计算 R 中矩阵中每个唯一列出现次数的最快方法
Fastest way to count the occurrences of each unique column in a matrix in R
我是 R(和 Whosebug)的新手,非常感谢您的帮助。我想计算矩阵中每个唯一列的出现次数。我写了下面的代码,但是速度非常慢:
frequencyofequalcolumnsinmatrix = function(matrixM){
# returns a matrix columnswithfrequencyofmtxM that contains each distinct column and the frequency of each distinct columns on the last row. Hence if the last row is c(3,5,3,2), then matrixM has 3+5+3+2=13 columns; there are 4 distinct columns; and the first distinct column appears 3 times, the second distinct column appears 5 times, etc.
n = nrow(matrixM)
columnswithfrequencyofmtxM = c()
while (ncol(matrixM)>0){
indexzero = which(apply(matrixM-matrixM[,1], 2, function(x) identical(as.vector(x),rep(0,n))));
indexnotzero = setdiff(seq(1:ncol(matrixM)),indexzero);
frequencyofgivencolumn = c(matrixM[,1], length(indexzero)); #vector of length n. Coordinates 1 to nrow(matrixM) contains the coordinates of the given distinct column while coordinate nrow(matrixM)+1 contains the frequency of appearance of that column
columnswithfrequencyofmtxM = cbind(columnswithfrequencyofmtxM,frequencyofgivencolumn, deparse.level=0);
matrixM=matrixM[,indexnotzero];
matrixM = as.matrix(matrixM);
}
return(columnswithfrequencyofmtxM)
}
如果我们应用在矩阵'testmtx'上,我们得到:
> testmtx = matrix(c(1,2,4,0,1,1,1,2,1,1,2,4,0,1,1,0,1,1), nrow=3, ncol=6)

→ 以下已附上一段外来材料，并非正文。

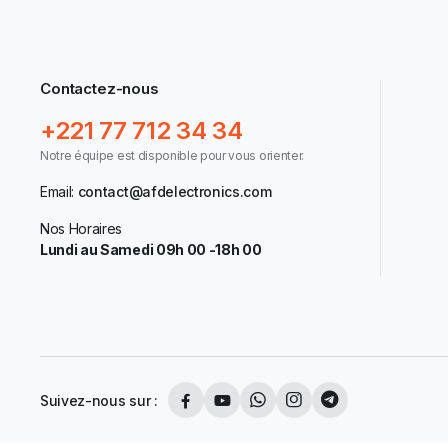
Contactez-nous
+221 77 712 34 34
Notre équipe est disponible pour vous orienter.
Email:
contact@afdelectronics.com
Nos Horaires
Lundi au Samedi 09h 00 -18h 00
Suivez-nous sur :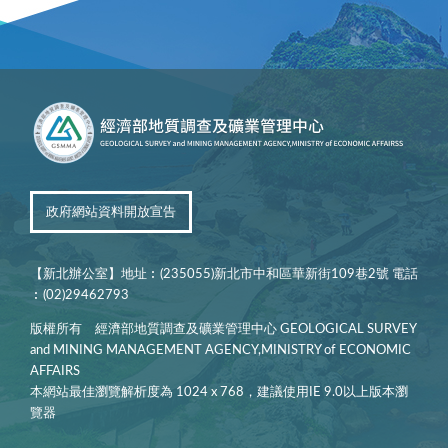
政府網站資料開放宣告
【新北辦公室】地址︰(235055)新北市中和區華新街109巷2號 電話
︰(02)29462793
版權所有 經濟部地質調查及礦業管理中心 GEOLOGICAL SURVEY
and MINING MANAGEMENT AGENCY,MINISTRY of ECONOMIC
AFFAIRS
本網站最佳瀏覽解析度為 1024 x 768，建議使用IE 9.0以上版本瀏
覽器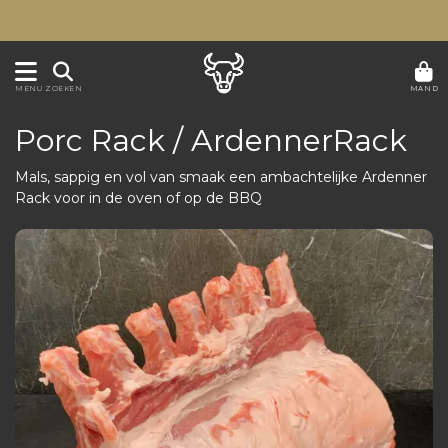
MAND
MENU
ZOEKEN
Porc Rack / ArdennerRack
Mals, sappig en vol van smaak een ambachtelijke Ardenner
Rack voor in de oven of op de BBQ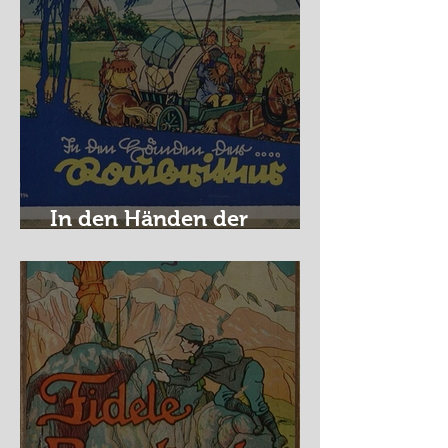
In den Händen der
Raubritter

> frequencyofequalcolumnsinmatrix(testmtx)
[,1] [,2] [,3]
[1,] 1 0 1
[2,] 2 1 2
[3,] 4 1 1
[4,] 2 3 1
其中最后一行包含上一列的出现次数。
对我的代码不满意,我浏览了 Whosebug。我发现了以下问题:
Fastest way to count occurrences of each unique element
结果表明,计算向量中每个唯一元素出现次数的最快方法是使用 data.table() 包。这是代码:
f6 <- function(x){
data.table(x)[, .N, keyby = x]
}
当我们运行时,我们得到:
> vtr = c(1,2,3,1,1,2,4,2,4)
> f6(vtr)
x N
1: 1 3
2: 2 3
3: 3 1
4: 4 2
我已尝试修改此代码以便在我的案例中使用它。这需要能够创建 vtr 作为向量,其中每个元素都是一个向量。但我没能做到这一点。(很可能是因为在 R 中,c(c(1,2),c(3,4)) 与 c(1,2,3,4) 相同)。
我应该尝试修改函数f6吗?如果是,怎么做?
还是我应该采取完全不同的方法?如果有,是哪一个?
谢谢!
一种简单的方法是将您的行一起粘贴到一个向量中,然后使用该函数。
mat <- matrix(c(1,2,4,0,1,1,1,2,1,1,2,4,0,1,1,0,1,1), nrow=3, ncol=6)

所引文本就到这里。